Senhores. — Á vossa commissão de guerra foi presente o requerimento do segundo sargento da 10.ª companhia de reformados, João Manuel Soares, em que pede ser promovido a alferes reformado.

Para justificar a sua pretensão allega o requerente que se alistou como voluntario em 16 de março de 1825; que emigrou pela Galliza para Inglaterra, e d'ali fóra para a ilha Terceira; que desembarcou nas praias do Mindelo; que assistiu a todas as acções em que entrou o seu regimento desde 1832 até á convenção de Evora Monte; que foi escuso do serviço com o vencimento de 120 réis diarios, em virtude da lei de 20 de maio de 1837, e que hoje mal póde viver com tão escassos meios para a sua subsistencia.

A vossa commissão reconhece que foram importantes os serviços prestados pelo supplicante.

Mas considerando que elle acceitou voluntariamente o beneficio que a lei, que cita, concedeu, como recompensa, ás praças de pret que emigraram pela Galliza e d'ali para Inglaterra em 1828;

E considerando que é sem precedente a pretensão de ser promovido a alferes reformado um segundo sargento reformado:

É a vossa commissão de parecer que não póde ser attendido o requerimento de João Manuel Soares.
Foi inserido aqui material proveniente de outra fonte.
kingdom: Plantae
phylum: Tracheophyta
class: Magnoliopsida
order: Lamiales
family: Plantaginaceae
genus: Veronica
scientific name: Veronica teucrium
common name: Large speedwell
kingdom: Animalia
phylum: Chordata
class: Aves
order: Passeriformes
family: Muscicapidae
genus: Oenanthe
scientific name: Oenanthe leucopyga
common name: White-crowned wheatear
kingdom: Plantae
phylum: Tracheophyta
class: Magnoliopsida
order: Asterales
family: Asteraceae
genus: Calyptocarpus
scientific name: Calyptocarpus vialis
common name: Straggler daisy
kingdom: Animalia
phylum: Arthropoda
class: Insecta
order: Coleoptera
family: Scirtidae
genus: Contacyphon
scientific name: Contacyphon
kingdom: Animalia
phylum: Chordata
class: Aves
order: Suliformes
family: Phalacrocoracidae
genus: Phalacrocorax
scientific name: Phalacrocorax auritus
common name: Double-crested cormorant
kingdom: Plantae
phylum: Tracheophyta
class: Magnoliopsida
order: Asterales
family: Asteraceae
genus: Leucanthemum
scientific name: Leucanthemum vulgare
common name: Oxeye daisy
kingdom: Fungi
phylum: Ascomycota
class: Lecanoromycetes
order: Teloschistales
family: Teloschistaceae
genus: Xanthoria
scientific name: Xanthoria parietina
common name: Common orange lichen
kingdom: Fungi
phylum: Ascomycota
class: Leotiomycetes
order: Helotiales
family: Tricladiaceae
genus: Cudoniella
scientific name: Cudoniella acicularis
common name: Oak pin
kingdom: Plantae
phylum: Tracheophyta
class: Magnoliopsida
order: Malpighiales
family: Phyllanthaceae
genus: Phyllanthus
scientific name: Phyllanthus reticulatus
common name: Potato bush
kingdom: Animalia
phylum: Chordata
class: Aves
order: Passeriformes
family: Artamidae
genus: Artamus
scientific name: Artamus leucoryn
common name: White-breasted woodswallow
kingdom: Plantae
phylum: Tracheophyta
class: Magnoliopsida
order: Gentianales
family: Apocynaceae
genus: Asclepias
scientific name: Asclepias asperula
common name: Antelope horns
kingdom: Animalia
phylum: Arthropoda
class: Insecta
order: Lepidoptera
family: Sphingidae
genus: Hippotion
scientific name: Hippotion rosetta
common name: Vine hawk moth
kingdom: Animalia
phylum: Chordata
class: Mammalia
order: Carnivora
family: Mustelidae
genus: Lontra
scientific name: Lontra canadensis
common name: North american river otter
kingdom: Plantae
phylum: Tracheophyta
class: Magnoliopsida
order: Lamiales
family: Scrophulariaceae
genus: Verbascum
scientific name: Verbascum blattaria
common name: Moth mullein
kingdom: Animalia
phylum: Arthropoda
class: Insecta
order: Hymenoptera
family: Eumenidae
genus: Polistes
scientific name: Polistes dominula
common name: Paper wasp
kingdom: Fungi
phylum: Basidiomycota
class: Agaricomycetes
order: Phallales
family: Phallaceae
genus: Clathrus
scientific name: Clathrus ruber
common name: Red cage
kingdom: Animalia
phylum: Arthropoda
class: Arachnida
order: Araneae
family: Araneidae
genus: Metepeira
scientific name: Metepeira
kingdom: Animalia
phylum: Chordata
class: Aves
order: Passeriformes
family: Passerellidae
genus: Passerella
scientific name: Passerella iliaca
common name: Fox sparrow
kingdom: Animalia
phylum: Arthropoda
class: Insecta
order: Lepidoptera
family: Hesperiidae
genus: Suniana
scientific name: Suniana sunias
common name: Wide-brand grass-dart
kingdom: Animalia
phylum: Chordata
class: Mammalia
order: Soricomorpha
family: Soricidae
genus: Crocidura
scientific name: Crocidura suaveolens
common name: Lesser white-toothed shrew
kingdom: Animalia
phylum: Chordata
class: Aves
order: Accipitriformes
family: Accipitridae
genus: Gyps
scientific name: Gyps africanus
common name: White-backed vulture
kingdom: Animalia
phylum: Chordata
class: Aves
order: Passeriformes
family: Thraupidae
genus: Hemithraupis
Sala das sessões, em 17 de fevereiro de 1876. = José Maria de Moraes Rego = Hermenegildo Gomes da Palma = Antonio Manuel da Cunha Belem — Antonio José à" Avila = José Joaquim Namorado = João Maria de Magalhães = D. Luiz da Camara Leme = José Frederico Pereira da Costa, relator.

N.º 17-L

Á vossa commissão de guerra foi presente um requerimento, em que o alferes reformado Antonio do Pinho Marques, pede que lhe seja melhorada a reforma no posto que se entenda ser de justiça;

O supplicante relata os seus serviços desde a acção de Coruche, em agosto de 1826, contra o general Silveira.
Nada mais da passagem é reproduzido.